→ **Exercise prompt**:
Restate word for word the lines in the listing below, starting at the line containing "64: (200, 347)" and ending at the line containing "82: (173, 317)", both included; leave out the rest.

→ **Record extracts**:
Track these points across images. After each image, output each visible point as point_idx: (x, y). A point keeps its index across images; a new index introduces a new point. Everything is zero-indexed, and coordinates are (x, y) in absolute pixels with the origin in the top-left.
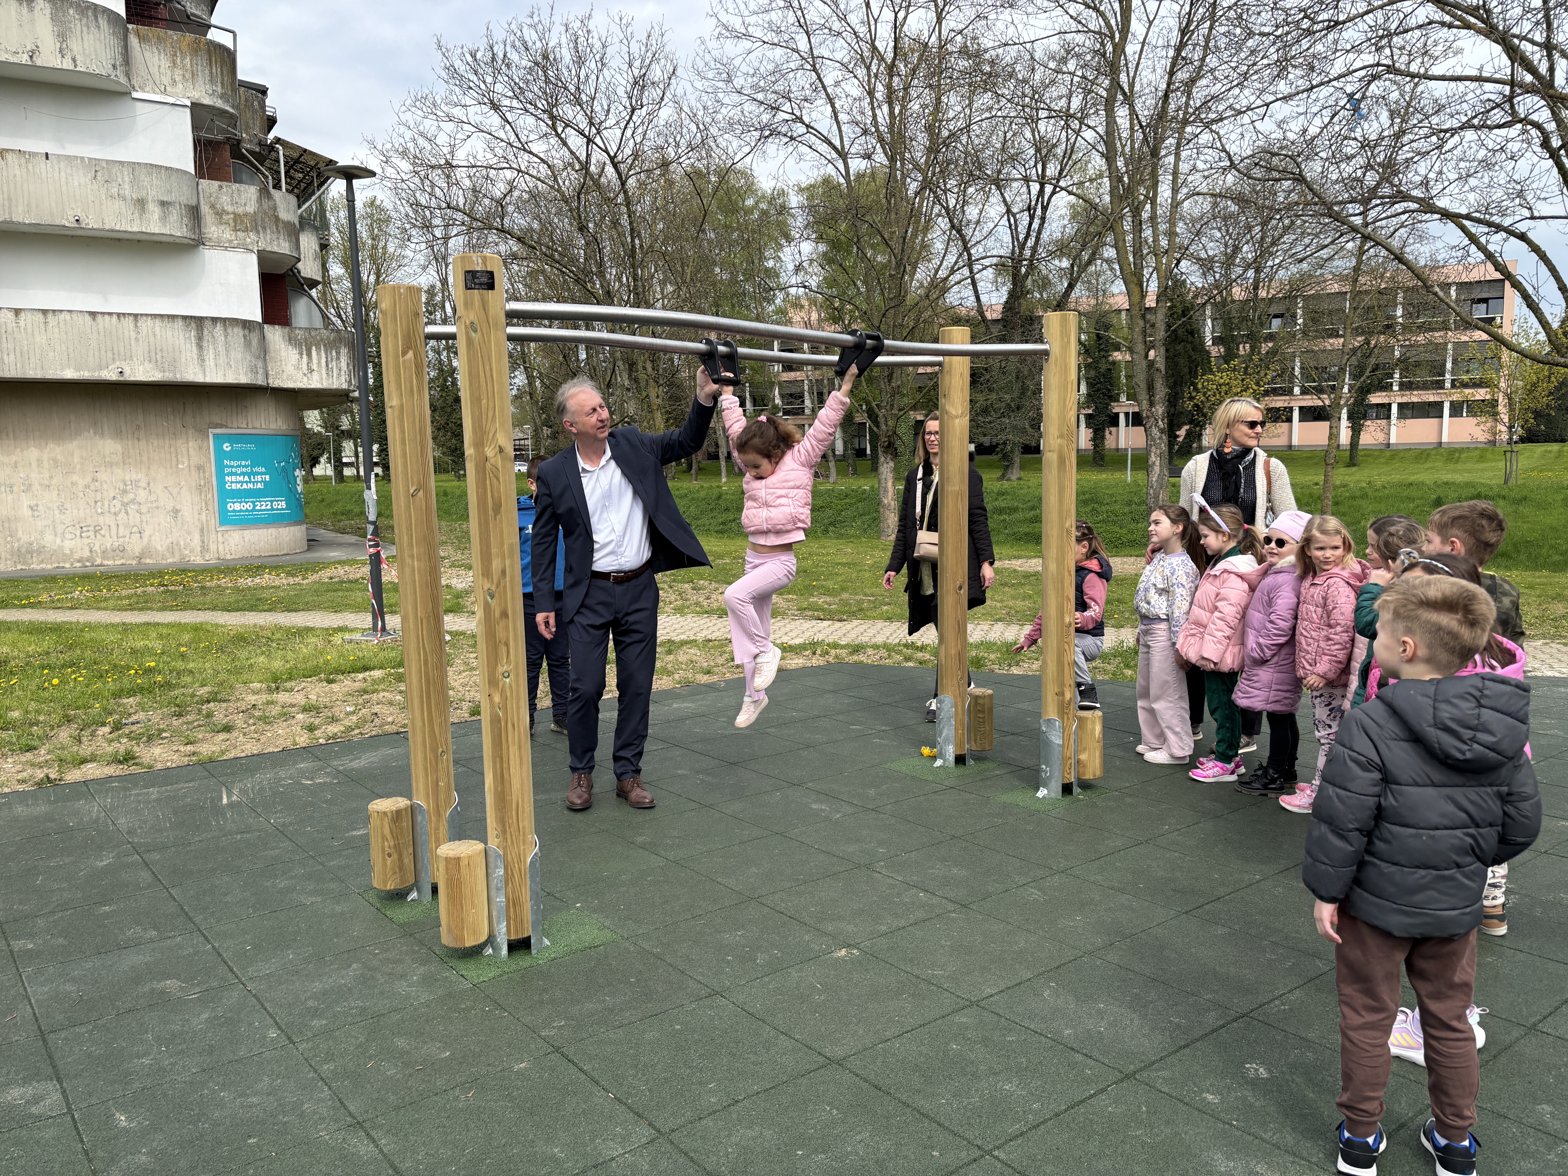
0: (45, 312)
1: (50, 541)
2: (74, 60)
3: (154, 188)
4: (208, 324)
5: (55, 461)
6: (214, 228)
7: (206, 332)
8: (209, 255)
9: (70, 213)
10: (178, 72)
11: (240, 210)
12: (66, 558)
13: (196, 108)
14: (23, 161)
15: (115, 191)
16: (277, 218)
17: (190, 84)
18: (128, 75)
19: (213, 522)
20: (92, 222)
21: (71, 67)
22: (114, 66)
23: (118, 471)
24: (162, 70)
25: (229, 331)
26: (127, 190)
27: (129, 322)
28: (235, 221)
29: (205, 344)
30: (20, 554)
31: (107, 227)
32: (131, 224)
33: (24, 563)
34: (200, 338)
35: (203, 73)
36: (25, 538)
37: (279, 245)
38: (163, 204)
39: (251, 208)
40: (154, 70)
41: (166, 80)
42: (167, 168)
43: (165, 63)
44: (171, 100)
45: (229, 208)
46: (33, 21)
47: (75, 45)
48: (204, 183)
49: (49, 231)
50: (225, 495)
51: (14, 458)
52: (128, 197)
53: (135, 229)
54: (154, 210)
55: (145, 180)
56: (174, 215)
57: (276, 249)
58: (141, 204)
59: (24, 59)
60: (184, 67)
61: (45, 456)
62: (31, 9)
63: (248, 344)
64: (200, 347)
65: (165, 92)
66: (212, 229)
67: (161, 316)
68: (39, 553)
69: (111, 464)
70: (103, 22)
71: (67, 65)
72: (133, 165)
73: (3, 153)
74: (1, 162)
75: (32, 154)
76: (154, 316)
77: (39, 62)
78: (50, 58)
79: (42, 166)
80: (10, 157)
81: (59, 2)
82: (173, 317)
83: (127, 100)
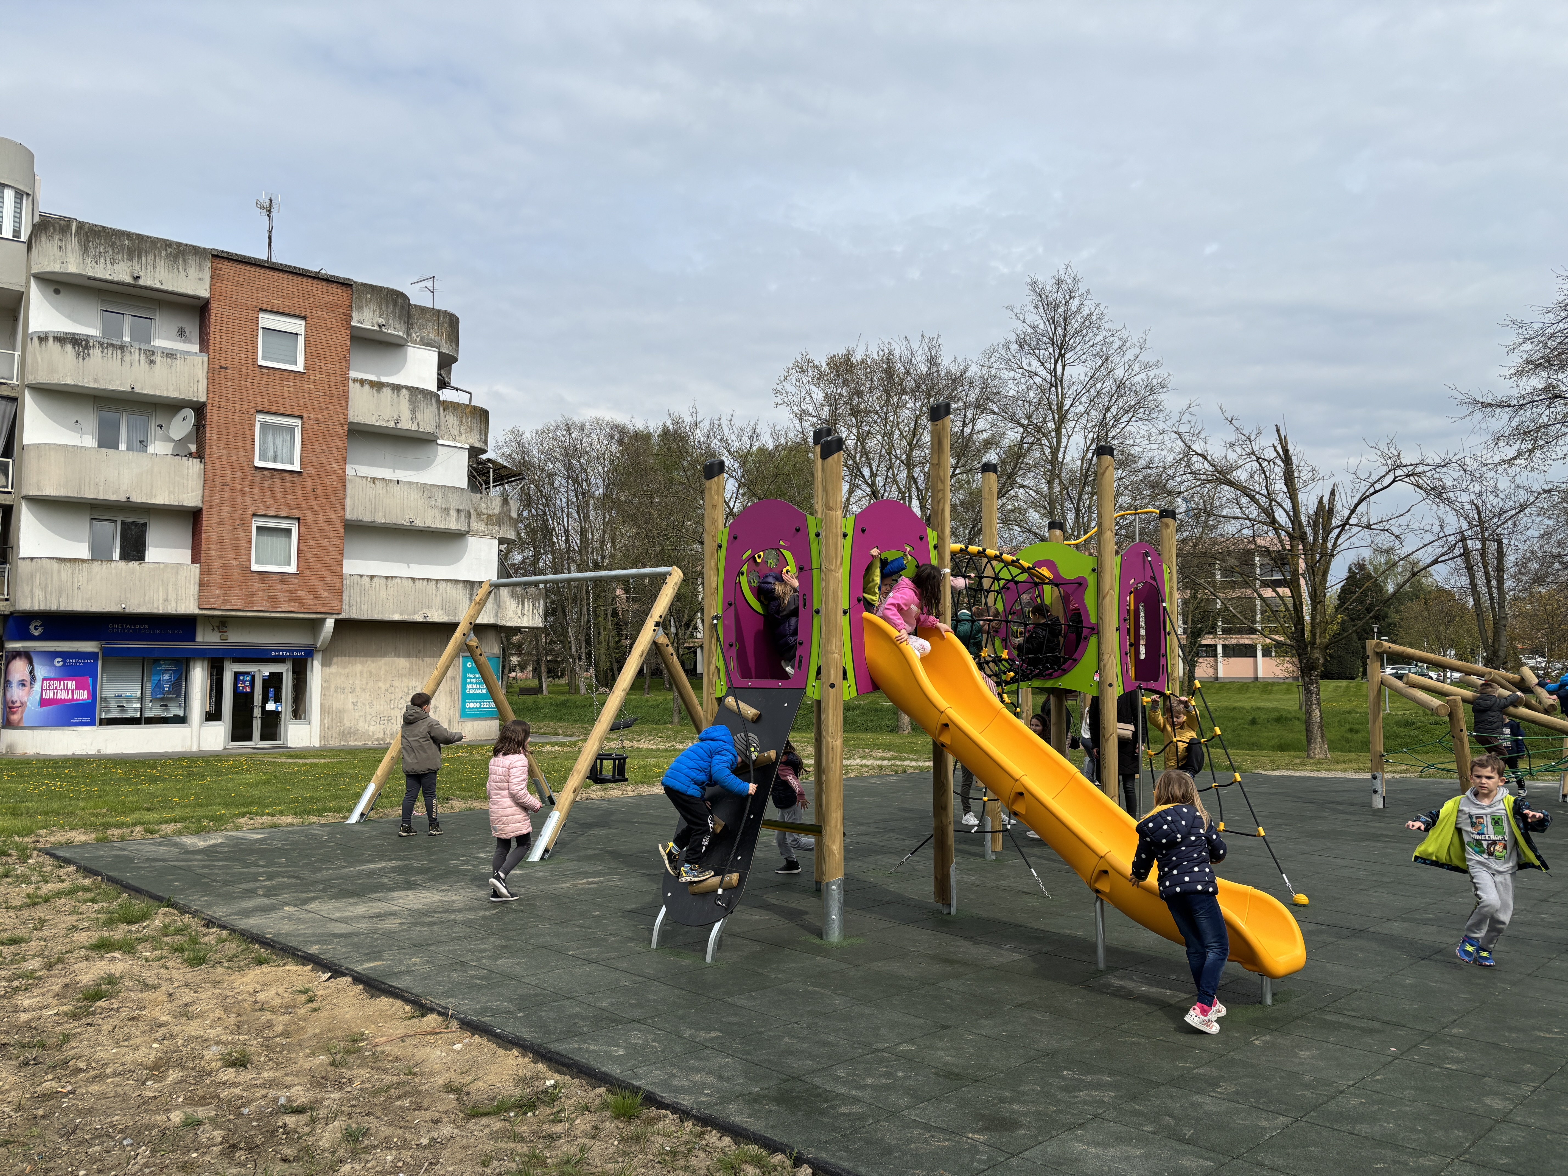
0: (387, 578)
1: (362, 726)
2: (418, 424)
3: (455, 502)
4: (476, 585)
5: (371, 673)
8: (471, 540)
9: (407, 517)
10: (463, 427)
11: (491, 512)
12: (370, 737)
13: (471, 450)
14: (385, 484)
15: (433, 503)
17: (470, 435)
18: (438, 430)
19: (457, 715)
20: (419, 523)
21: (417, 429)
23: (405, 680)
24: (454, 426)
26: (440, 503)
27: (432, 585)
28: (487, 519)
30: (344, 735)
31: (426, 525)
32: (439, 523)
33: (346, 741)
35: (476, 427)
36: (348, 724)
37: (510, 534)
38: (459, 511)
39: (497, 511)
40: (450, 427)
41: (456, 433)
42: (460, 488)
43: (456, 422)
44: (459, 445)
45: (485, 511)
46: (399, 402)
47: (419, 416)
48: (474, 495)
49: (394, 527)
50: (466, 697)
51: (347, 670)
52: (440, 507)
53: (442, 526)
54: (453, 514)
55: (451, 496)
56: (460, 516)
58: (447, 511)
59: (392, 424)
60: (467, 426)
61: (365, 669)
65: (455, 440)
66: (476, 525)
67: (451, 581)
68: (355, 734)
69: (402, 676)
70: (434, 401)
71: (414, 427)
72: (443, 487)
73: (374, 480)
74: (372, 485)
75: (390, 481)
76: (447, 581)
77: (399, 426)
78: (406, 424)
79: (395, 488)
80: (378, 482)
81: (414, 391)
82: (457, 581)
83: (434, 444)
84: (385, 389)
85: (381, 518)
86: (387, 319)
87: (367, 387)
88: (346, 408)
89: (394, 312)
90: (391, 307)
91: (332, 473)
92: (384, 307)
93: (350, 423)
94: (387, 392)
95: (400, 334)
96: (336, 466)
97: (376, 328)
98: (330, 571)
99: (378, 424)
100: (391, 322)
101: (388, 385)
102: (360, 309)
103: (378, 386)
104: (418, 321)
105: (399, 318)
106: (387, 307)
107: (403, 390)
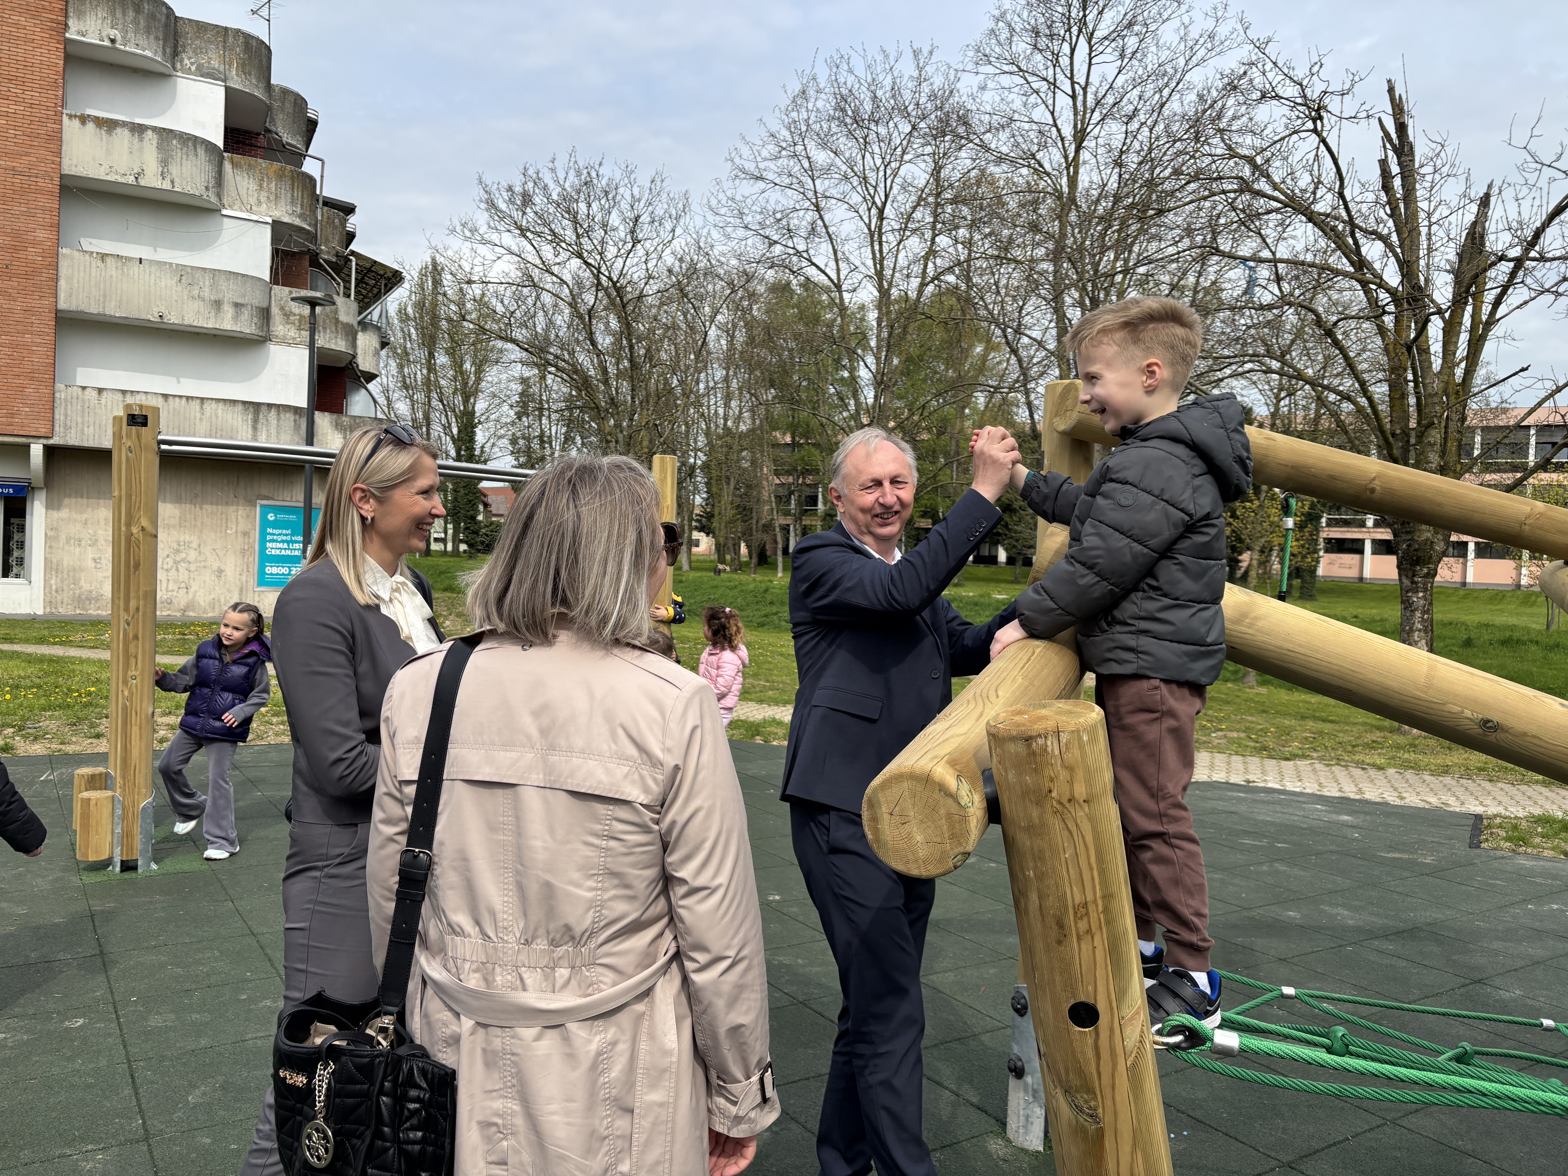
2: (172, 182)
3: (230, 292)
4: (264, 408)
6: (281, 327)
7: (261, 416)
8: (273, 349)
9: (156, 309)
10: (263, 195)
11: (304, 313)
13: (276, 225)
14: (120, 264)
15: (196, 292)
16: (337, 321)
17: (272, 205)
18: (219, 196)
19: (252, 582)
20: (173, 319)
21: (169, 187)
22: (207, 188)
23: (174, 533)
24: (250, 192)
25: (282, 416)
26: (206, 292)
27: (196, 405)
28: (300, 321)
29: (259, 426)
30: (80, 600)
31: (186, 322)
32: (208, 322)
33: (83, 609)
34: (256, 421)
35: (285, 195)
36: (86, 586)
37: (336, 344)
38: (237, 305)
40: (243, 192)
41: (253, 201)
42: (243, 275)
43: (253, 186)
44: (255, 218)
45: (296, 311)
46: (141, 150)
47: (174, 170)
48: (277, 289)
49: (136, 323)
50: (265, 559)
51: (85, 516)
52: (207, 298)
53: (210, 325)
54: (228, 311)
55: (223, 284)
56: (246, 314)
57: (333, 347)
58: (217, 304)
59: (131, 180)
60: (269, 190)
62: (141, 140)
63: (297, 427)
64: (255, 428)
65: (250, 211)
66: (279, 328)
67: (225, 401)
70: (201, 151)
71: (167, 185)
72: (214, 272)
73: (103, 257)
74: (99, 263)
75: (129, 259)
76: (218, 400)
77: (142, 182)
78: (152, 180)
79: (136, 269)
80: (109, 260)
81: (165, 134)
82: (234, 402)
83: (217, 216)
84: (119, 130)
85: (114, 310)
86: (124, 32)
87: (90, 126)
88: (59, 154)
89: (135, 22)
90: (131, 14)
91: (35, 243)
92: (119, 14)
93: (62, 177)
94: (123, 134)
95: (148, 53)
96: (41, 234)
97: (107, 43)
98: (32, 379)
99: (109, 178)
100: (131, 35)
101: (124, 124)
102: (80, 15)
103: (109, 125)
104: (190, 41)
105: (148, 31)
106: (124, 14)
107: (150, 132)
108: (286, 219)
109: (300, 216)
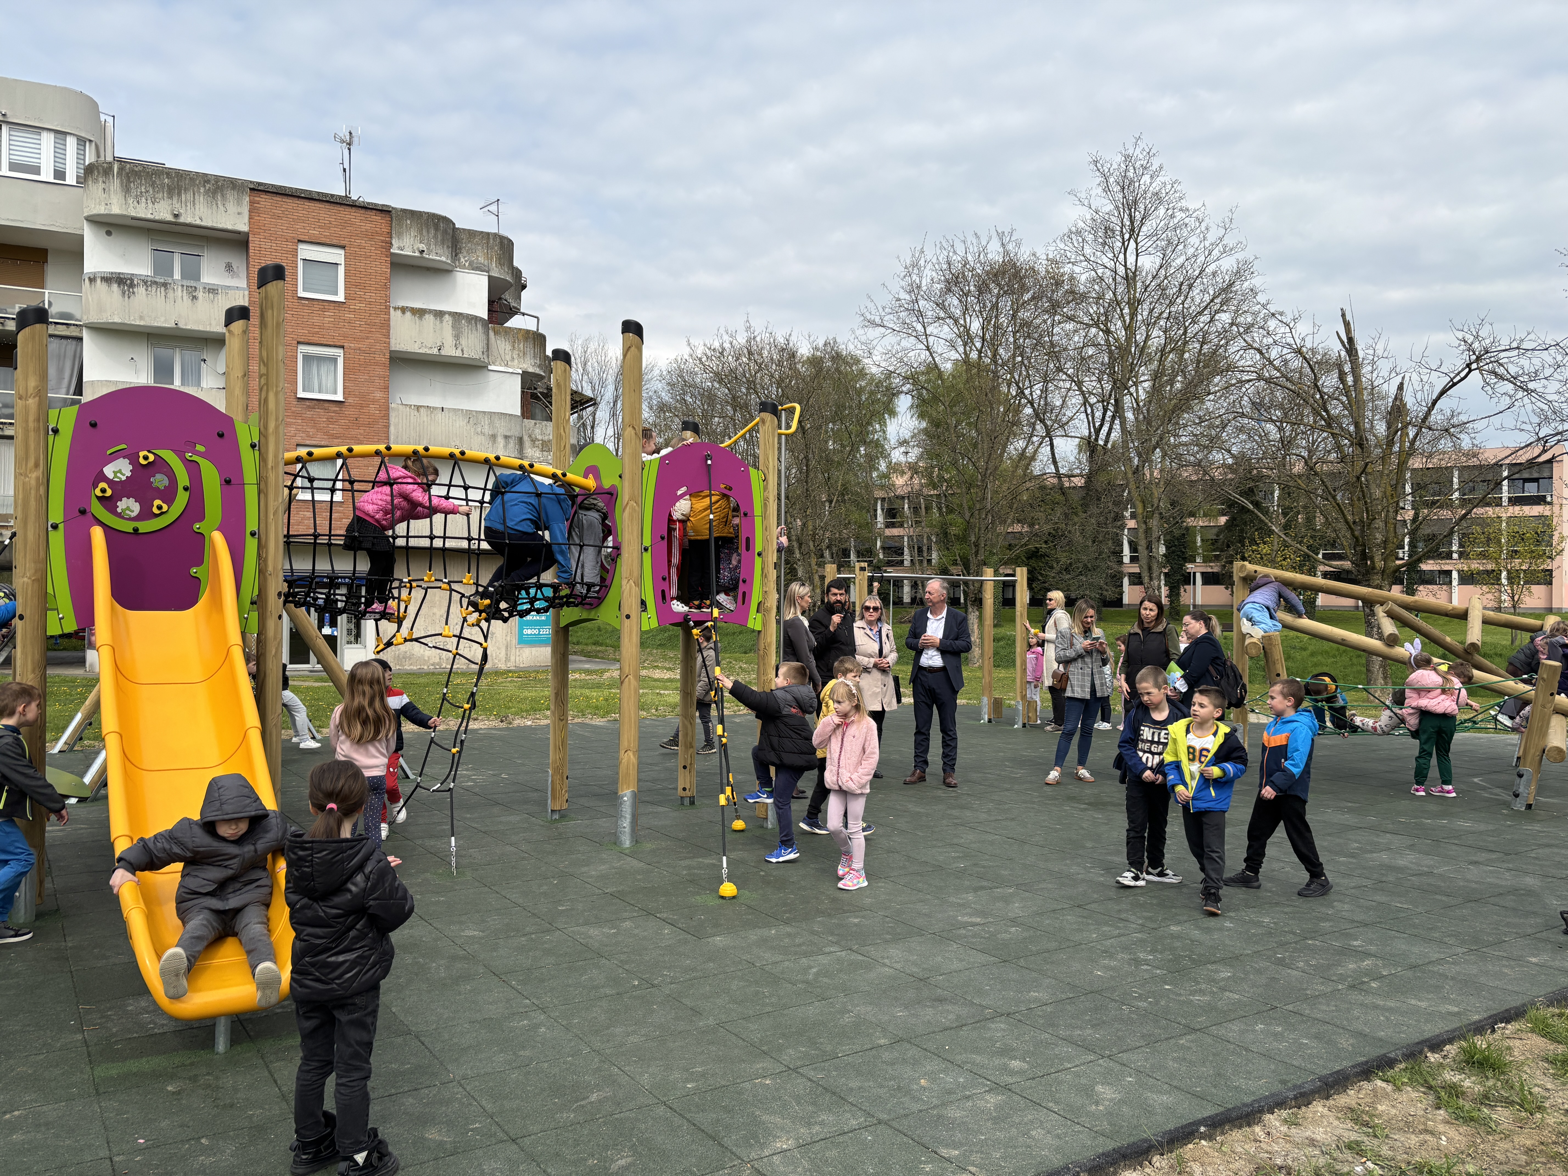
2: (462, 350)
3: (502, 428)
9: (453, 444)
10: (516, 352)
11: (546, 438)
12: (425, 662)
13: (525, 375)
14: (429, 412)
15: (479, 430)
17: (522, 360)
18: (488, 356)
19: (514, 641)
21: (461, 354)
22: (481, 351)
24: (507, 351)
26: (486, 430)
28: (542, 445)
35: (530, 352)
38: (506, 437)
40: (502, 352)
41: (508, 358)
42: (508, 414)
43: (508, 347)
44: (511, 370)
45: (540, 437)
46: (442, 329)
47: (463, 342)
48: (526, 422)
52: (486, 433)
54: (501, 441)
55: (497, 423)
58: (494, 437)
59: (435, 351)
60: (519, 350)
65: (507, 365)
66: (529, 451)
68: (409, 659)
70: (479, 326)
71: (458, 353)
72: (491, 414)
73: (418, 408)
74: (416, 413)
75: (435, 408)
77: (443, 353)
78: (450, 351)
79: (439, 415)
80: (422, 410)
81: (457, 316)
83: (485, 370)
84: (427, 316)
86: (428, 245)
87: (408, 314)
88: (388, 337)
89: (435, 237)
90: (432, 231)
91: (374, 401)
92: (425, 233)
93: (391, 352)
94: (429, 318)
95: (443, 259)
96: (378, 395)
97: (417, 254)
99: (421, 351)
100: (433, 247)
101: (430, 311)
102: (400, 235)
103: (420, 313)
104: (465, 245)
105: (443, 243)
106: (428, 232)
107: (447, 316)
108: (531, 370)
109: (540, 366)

→ **Answer section**:
64: (200, 347)
65: (165, 92)
66: (212, 229)
67: (161, 316)
68: (39, 553)
69: (111, 464)
70: (103, 22)
71: (67, 65)
72: (133, 165)
73: (3, 153)
74: (1, 162)
75: (32, 154)
76: (154, 316)
77: (39, 62)
78: (50, 58)
79: (42, 166)
80: (10, 157)
81: (59, 2)
82: (173, 317)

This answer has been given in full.